A UK company is helping to win the war against the dangerous men who target the country’s thousands of cash machines.
Lockpoint’s sophisticated Gryphon ATM-protection system has helped to achieve a dramatic reduction in armed robberies and is currently proving its worth as criminals turn to new methods of robbing the machines, including using explosives.
Although primarily designed to make ATMs an unattractive target for raids by armed gangs, Lockpoint notes that in the three recent explosive attacks on ATMs across the UK, just one machine was fitted with the Gryphon — and that was the only machine that was not destroyed and from which no cash was consequently taken.
The success of the Gryphon has helped Lockpoint record a dramatic rise in turnover and operating profit in provisional figures for the financial year just ended. Turnover has almost doubled, from £1.2 million to £2.34 million, while profit before interest, tax and exceptional items is expected to be in the region of £0.5 million.
Lockpoint developed the Gryphon at its base in North Shields, near Newcastle, and it is now fitted to a significant proportion of all cash points across the UK, with major banks and cash machine manufacturers among customers and end-users.
The device comprises a set of four interlocking steel doors connected by a sophisticated electronic locking system that ensures that no more than one door – accessing one of four cash drawers — can ever be open at the same time. This “wall of steel” can be retro-fitted to any ATM without compromising the manufacturer’s integrity, at a unit cost of about £2,000.
The Gryphon is manufactured entirely in North East England, with Gateshead-based Responsive Engineering Ltd responsible for the manufacture and assembly, and contract manufacturer Opsol UK building the electronic circuitry in Cramlington, Northumberland.
Among the first clients to choose the Gryphon in the UK has been Tesco, which, since 2010, has installed the device on a majority of its 3,000 ATMs at stores nationwide. The supermarket giant had been motivated by concern at the growth in attacks on cash-in-transit providers, which also put its own staff and customers at risk.

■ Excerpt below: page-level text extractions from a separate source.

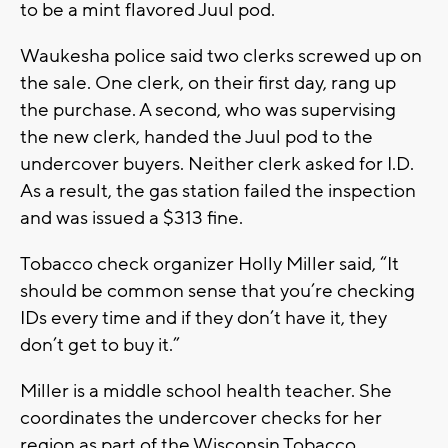
to be a mint flavored Juul pod.
Waukesha police said two clerks screwed up on
the sale. One clerk, on their first day, rang up
the purchase. A second, who was supervising
the new clerk, handed the Juul pod to the
undercover buyers. Neither clerk asked for I.D.
As a result, the gas station failed the inspection
and was issued a $313 fine.
Tobacco check organizer Holly Miller said, “It
should be common sense that you’re checking
IDs every time and if they don’t have it, they
don’t get to buy it.”
Miller is a middle school health teacher. She
coordinates the undercover checks for her
region as part of the Wisconsin Tobacco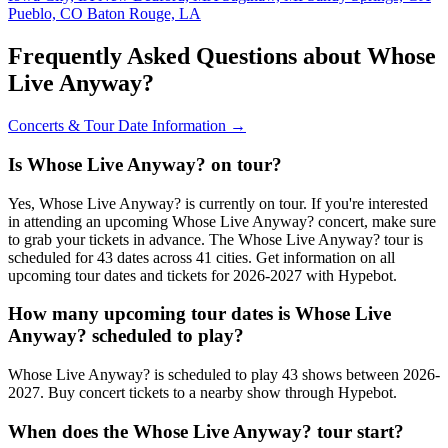
Pueblo, CO
Baton Rouge, LA
Frequently Asked Questions about Whose
Live Anyway?
Concerts & Tour Date Information →
Is Whose Live Anyway? on tour?
Yes, Whose Live Anyway? is currently on tour. If you're interested
in attending an upcoming Whose Live Anyway? concert, make sure
to grab your tickets in advance. The Whose Live Anyway? tour is
scheduled for 43 dates across 41 cities. Get information on all
upcoming tour dates and tickets for 2026-2027 with Hypebot.
How many upcoming tour dates is Whose Live
Anyway? scheduled to play?
Whose Live Anyway? is scheduled to play 43 shows between 2026-
2027. Buy concert tickets to a nearby show through Hypebot.
When does the Whose Live Anyway? tour start?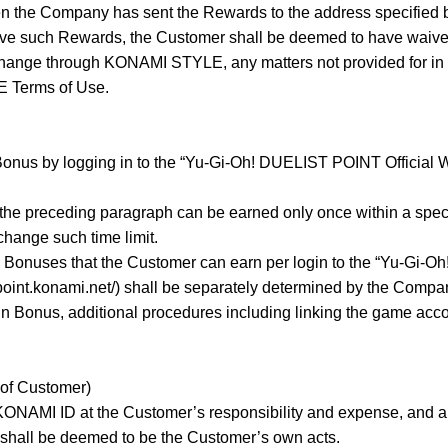
 the Company has sent the Rewards to the address specified b
ceive such Rewards, the Customer shall be deemed to have waiv
hange through KONAMI STYLE, any matters not provided for in 
 Terms of Use.
onus by logging in to the “Yu-Gi-Oh! DUELIST POINT Official Web
the preceding paragraph can be earned only once within a specifie
hange such time limit.
 Bonuses that the Customer can earn per login to the “Yu-Gi-O
-point.konami.net/) shall be separately determined by the Compa
in Bonus, additional procedures including linking the game acc
 of Customer)
NAMI ID at the Customer’s responsibility and expense, and al
hall be deemed to be the Customer’s own acts.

The industry journal, Professional Security magazine, noted that, in the first year of the Gryphon’s operation, attacks on Tesco ATMs fell by 64 per cent; its cash losses dropped by 90 per cent; and those of the cash-in-transit company, G4S, fell by 92 per cent. Injuries to G4S staff were also down 83 per cent.
Tim White, Tesco Head of Security, said: “I am particularly pleased with the dramatic reduction in injuries to cash-in-transit staff, together with the significant reductions in both attacks and financial losses.”
He added: “The collaboration between Tesco, G4S and Lockpoint is evidence of both innovation and true partnership.”
All told, in the calendar year 2012, Lockpoint sold nearly 1,200 Gryphons, worth more than £2 million, and Operations Director Colin Doyle predicts further growth in 2013 as the company weighs up opportunities in overseas markets.
“Although our Gryphon has proved its worth over the past three years by preventing losses and reducing danger for both security professionals and members of the public, we estimate that about 80 per cent of all the nation’s ATMs are still unprotected by the Gryphon, which is the only device that makes ATM robbery so difficult that it is increasingly less attractive to robbers.
“Our product resists attacks by drills, grinders and oxyacetylene torches and there is now evidence that it can also withstand attacks by gangs using explosives.”
Lockpoint is now in talks with one of its customers to explore a joint venture to put the Gryphon through an expensive testing programme to determine precisely how well it will defend cash from robbers armed with explosives.
The company is also experiencing increasing interest in its second major product, the Wyvern, an automated employee-operated centralised door locking system for banks and high-value shops, such as mobile phone outlets and jewellers.